In Interview, Principal Discusses Redesign of Extension School


Grace Ramsdell

The Extension Program is located at 359 Broadway.

Isabelle Agee-Jacobson, Managing Editor

As a follow-up to last year’s interview, the RF sat down with Principal Souliotis to discuss the High School Extension Program.


Register Forum: Can you start by giving an update about what has happened at HSEP since we last talked to you in September of last year?

Ryan Souliotis: Sure. So last year, in 2017-2018, we spent the year rewriting our school’s vision, as a vision of a graduate. We decided on five key characteristics that we wanted all students to leave here with in order to be successful post-high school. And those are self-aware, dynamic thinker, future-focused, professionalism, and community member. … We did a lot of work on that. This year, our focus has been on revamping our instructional vision for the school with project-based learning as the focus. Our focus right now has been on that, as well as on marketing and improving the image of the High School Extension Program to the community.


RF: What challenges have you faced more generally and in implementing those new plans?

RS: Our biggest challenge here, with anything overall, is just student attendance. All of our students here come here for a variety of reasons, but attendance seems to be a common concern for all of them. With any design or redesign of what we’re doing, we have to have that in mind—how can we design things that are going to increase student attendance? The other big challenge for us is our instructional vision of moving to a more [project-based learning] classroom. … Getting teachers to teach in a different way than they’ve taught before is challenging, as well as getting students to think differently about how a classroom would function.


RF: What successes have you had in all of those areas?

RS: We’ve had a great deal of success [in] the last year. …  I’m really excited about the direction we’re headed in with our project-based learning focus. We’ve been doing some pilot work with that. … The size of our school has grown in the last year, so I think there’s an increased interest in the program. When I first got here there were 28 kids in the program, and right now we have 50 …  so I’m really happy with that. At the beginning of the year [we] identified that we needed to do something different around pushing students to come to school, so we did some incentives at the beginning of the year. September we had a raffle for Celtics tickets; if students had perfect attendance in September, their names were entered into that. In October, we did one for Screeemfest tickets at Canobie Lake. And those two months were actually our two best months for attendance for the year, so we’re actually talking about bringing those incentives back.


RF: Now that you’ve been here a little bit longer, what do you think people need to know about HSEP that they may not know?

-- Work task --
Summarize the interview with the Extension Program's principal in two sentences.

-- Source data --
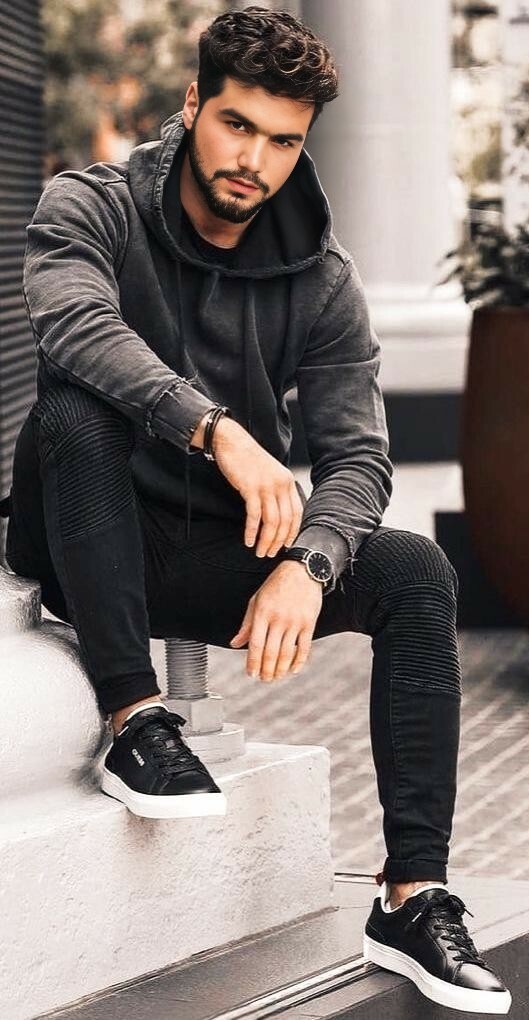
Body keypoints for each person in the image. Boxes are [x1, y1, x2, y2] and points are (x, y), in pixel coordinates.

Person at [0, 6, 511, 1014]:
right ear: (194, 104)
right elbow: (72, 324)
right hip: (83, 530)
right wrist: (217, 430)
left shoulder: (319, 276)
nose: (254, 161)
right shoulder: (90, 206)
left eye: (283, 140)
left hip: (203, 552)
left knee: (415, 572)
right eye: (238, 125)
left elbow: (358, 455)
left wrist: (310, 563)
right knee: (74, 407)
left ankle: (411, 897)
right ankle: (134, 717)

-- Task response --
Principal Ryan Souliotis tells the Register Forum that in 2017-2018 HSEP rewrote its vision of a graduate around five key characteristics, and that this year it is revamping its instructional vision around project-based learning while working to improve the program's image in the community. He names student attendance and the move to project-based classrooms as the biggest challenges, and counts as successes the growth from 28 to 50 students and the ticket raffles that made September and October the best months for attendance.